I believe the role of education should be to liberate individuals from the shackles that imprison their minds and spirits, a prison enforced by bias and injustice present in our social, economic and political structures. Therefore, schools should be a place of learning and self-actualization, a process of discovering personal and collective worth and meaning in order to change society. Teachers hold a special role as facilitators that guide students to an awareness that they have the power to change not only their situations, but the world as well, equipping them with the critical thinking and skills to do so.

 

My social economic background as the daughter of Filipino immigrants who grew up in the largely working class enclave of Westside Long Beach, CA most influences my view of myself as a teacher, as well as my perspective on students and their potential for learning. The concrete realities that arise with the myriad of identities I carry, such as being Brown and female, fused with theoretical foundations I encountered reading pioneers in critical pedagogy to inform how I see myself as a teacher and student of the world. Two of the most influential teachers I’ve encountered has been Black feminist writer bell hooks and Brazilian educator Paulo Freire. While I will never be able to be a student of theirs in real life, they both had a huge hand in mentoring me as I developed my ideas on the moral, cultural and social dimensions of education.

 

Reading hooks’ Teaching to Transgress and Freire’s Pedagogy of the Oppressed for the first time in college, I experienced a profound paradigm shift, finally having for the first time in my life, a political language with which to explain something that I had always had a feeling was true: that there is no such thing as a neutral education process.
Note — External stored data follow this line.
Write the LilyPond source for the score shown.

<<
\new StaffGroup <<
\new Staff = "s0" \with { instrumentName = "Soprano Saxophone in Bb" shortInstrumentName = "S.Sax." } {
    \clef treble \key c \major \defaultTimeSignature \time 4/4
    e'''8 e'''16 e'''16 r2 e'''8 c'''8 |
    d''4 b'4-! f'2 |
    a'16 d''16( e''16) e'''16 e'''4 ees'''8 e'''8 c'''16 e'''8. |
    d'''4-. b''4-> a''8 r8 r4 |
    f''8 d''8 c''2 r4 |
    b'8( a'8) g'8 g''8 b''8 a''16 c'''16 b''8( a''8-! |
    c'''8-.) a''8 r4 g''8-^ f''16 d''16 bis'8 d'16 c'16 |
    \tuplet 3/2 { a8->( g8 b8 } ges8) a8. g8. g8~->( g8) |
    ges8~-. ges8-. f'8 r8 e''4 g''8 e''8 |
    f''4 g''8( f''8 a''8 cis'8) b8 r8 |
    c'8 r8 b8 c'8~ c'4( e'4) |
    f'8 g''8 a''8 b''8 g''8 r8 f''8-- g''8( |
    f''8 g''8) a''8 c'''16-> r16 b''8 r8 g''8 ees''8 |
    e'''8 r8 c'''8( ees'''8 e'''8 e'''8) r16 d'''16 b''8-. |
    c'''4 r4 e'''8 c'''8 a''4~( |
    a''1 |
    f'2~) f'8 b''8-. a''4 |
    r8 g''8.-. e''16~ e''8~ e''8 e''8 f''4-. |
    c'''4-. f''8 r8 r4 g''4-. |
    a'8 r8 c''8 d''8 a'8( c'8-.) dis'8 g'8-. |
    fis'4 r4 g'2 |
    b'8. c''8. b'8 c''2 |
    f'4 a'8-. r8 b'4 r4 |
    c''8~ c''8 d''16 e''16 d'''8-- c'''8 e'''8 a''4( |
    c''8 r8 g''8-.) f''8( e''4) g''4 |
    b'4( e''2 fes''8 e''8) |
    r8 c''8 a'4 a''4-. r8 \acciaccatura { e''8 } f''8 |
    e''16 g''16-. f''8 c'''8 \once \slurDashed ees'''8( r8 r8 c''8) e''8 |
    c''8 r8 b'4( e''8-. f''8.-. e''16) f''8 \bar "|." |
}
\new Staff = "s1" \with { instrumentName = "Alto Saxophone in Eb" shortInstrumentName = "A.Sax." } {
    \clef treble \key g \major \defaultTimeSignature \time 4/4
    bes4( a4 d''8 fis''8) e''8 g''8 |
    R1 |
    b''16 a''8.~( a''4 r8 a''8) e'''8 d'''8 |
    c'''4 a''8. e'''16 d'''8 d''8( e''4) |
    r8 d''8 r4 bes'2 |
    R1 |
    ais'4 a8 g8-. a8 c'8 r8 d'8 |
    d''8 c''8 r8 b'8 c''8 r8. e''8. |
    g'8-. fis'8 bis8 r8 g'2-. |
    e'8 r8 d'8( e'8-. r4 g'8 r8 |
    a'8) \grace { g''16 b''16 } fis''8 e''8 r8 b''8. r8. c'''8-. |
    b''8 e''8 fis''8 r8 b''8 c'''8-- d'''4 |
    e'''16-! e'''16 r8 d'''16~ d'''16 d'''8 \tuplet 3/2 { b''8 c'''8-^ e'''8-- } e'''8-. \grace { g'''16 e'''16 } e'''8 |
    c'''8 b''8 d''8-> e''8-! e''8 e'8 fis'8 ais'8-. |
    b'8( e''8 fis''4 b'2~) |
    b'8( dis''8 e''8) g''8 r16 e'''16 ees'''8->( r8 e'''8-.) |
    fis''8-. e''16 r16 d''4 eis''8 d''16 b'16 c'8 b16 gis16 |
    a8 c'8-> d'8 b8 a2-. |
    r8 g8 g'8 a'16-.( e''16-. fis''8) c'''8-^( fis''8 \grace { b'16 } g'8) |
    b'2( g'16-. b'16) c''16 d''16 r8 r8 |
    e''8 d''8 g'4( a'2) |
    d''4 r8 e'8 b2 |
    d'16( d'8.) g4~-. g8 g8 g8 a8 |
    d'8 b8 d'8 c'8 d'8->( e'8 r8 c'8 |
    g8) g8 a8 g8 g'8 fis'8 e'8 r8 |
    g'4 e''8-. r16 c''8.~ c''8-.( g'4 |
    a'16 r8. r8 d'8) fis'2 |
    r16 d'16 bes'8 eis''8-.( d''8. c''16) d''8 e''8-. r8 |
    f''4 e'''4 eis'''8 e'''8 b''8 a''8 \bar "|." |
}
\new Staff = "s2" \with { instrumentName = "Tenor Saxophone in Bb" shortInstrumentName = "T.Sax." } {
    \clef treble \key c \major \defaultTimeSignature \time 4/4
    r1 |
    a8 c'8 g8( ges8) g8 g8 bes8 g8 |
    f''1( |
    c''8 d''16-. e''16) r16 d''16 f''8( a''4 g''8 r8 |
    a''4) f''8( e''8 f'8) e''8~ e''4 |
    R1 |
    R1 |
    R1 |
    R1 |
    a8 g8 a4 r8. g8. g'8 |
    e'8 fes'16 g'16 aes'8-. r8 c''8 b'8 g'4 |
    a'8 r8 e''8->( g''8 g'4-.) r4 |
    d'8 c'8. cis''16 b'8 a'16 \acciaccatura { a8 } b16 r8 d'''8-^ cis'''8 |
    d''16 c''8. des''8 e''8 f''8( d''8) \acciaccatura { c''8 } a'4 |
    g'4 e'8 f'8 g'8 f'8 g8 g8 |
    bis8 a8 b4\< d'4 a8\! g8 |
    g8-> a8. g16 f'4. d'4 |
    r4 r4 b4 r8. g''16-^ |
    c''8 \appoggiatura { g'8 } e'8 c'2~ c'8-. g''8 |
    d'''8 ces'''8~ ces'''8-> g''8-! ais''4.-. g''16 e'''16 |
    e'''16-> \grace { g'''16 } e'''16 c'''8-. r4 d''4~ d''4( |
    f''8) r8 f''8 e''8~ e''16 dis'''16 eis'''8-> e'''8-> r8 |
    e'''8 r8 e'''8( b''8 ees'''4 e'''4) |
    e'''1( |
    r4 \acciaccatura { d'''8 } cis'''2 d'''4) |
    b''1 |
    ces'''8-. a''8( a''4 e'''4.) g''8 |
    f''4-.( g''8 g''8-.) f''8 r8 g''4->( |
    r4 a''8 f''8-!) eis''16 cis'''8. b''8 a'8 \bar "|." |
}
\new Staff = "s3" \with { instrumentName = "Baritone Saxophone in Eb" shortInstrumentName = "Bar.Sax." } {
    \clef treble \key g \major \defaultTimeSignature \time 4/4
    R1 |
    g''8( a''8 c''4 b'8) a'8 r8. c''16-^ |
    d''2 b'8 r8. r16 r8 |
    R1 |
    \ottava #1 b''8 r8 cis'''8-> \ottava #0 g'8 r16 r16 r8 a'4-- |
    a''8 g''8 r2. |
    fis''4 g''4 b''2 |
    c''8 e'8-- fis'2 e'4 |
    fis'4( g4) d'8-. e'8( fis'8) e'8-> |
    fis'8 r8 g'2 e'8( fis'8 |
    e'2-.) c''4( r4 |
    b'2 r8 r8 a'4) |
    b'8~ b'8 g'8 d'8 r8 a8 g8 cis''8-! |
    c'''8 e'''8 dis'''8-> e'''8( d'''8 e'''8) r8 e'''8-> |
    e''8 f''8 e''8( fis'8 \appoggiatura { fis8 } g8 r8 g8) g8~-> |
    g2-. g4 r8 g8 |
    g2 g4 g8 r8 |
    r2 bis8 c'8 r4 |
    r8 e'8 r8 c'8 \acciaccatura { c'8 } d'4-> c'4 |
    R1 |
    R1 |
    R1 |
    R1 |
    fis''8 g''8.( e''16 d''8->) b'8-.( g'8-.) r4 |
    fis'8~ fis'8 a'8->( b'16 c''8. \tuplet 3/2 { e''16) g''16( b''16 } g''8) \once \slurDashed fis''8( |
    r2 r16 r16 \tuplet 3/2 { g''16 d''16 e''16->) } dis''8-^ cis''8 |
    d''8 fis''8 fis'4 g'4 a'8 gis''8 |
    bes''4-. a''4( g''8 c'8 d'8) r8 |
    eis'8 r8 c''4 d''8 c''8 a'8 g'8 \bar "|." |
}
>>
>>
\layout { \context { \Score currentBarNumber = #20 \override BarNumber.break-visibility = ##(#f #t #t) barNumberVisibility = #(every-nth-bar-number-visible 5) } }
Consequently, education for me became about what Freire called the “practice of freedom,” the means by which men and women deal critically with their reality and discover how to participate in the transformation of their world. Therefore, teaching is a fundamentally political act rooted in struggle that is liberatory, transformative, and oriented towards social change. Through the lens of critical pedagogy, I understand education and specifically literacy as more than being able to read and write. Critical literacy allows students, particularly those who are marginalized and discriminated against, to acquire critical consciousness of themselves and the world around them. This is the hope I hold for myself, my students and the world I envision for all of us.